*Text excerpt*.
◇ ◇ ◇ ◇ ◇ ◇ ◇
Scream Directors Didn't Kill A Character Because They Loved The Actor So Much

This post contains major spoilers for the new "Scream."

Surviving a Ghostface attack is no easy feat — just ask the thoroughly traumatized heroine, Sidney Prescott (Neve Campbell). The franchise final girl never walks away unscathed, but she still has an undeniable talent for living. So what about everyone else? How can one escape the killer's wrath without Sidney's improbable survival skills? Most "Scream" characters take one of two very classic approaches — running far, far away from the action, or getting seriously injured in the third act, only to pop back up before the movie closes. But according to the filmmaking team behind the latest entry, there's another surefire way to avoid death by Ghostface: impeccable charm.

The 2022 return to Woodsboro comes from filmmaking duo Matt Bettinelli-Olpin and Tyler Gillett. Picking up 25 years after the original murder streak, "Scream" checks in on the once-quiet town just as a new killer dons the Ghostface mask to resurrect old secrets. Though it sees the return of franchise biggies like Sidney, Gail Weathers (Courtney Cox), and Dewey Riley (David Arquette), the film mostly focuses on a new group of teenagers — and this is where charm came in handy.
◇ ◇ ◇ ◇ ◇ ◇ ◇
*Tasks for this exercise*.
• A. Turn the paragraph of the Scream article that begins "The 2022 return to Woodsboro" into a short bulleted list that keeps its main facts.
• B. Carry on the Scream article from the point where it stops.
The lines that come next aren't needed for anything here.

(Chart analysis data)
◇ ◇ ◇ ◇ ◇ ◇ ◇
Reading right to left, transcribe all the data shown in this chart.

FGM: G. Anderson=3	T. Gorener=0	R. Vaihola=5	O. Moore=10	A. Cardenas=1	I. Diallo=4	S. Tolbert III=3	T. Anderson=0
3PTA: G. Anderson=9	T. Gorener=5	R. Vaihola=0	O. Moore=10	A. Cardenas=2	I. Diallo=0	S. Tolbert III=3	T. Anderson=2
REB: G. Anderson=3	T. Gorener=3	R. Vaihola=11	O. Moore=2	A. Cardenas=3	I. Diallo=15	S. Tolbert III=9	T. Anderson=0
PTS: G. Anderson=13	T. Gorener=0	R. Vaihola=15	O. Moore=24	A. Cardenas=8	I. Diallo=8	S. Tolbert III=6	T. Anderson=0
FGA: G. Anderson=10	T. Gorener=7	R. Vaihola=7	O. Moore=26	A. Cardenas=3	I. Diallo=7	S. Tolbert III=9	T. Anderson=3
◇ ◇ ◇ ◇ ◇ ◇ ◇
*Answers provided*.
• A.
- The 2022 "Scream" comes from the filmmaking duo Matt Bettinelli-Olpin and Tyler Gillett.
- It picks up 25 years after the original murder streak, when a new killer dons the Ghostface mask in Woodsboro to resurrect old secrets.
- Sidney, Gail Weathers (Courtney Cox), and Dewey Riley (David Arquette) return.
- The film mostly focuses on a new group of teenagers, which is where charm came in handy.

• B.
Too Charming For Death

Since the franchise wouldn't be the same without lots of creatively brutal deaths, not all the new kids get to survive their trip to Woodsboro. It's a real shame, because the cast is stellar all-around, featuring scene-stealing performances from Ghostface victims like Jasmin Savoy Brown ("The Leftovers," "Yellowjackets") and Mason Gooding ("Love Victor," "Booksmart"). The duo play Mindy and Chad Meeks-Martin, the horror-smart twins well-attuned to the rules of surviving a re-quel. They also happen to be related to the late Randy Meeks, the OG nerd know-it-all (which doesn't really help their bid for survival). The filmmakers told The Hollywood Reporter that after a Zoom meet-and-greet with Gooding, they knew the role of Chad Meeks-Martin was his. Bettinelli-Olpin said:

"Mason is a force. He is so loving and charismatic. He is the definition of someone who walks into a room and lights it up. He has that presence no matter what the situation, where he is, and we had a Zoom with him during the pandemic when we were doing casting. Not an audition, just a, 'Hey, what's going on?' Two seconds after the zoom we were texting, 'Oh f*** this is bad, this has got to be Chad.' He blew us away."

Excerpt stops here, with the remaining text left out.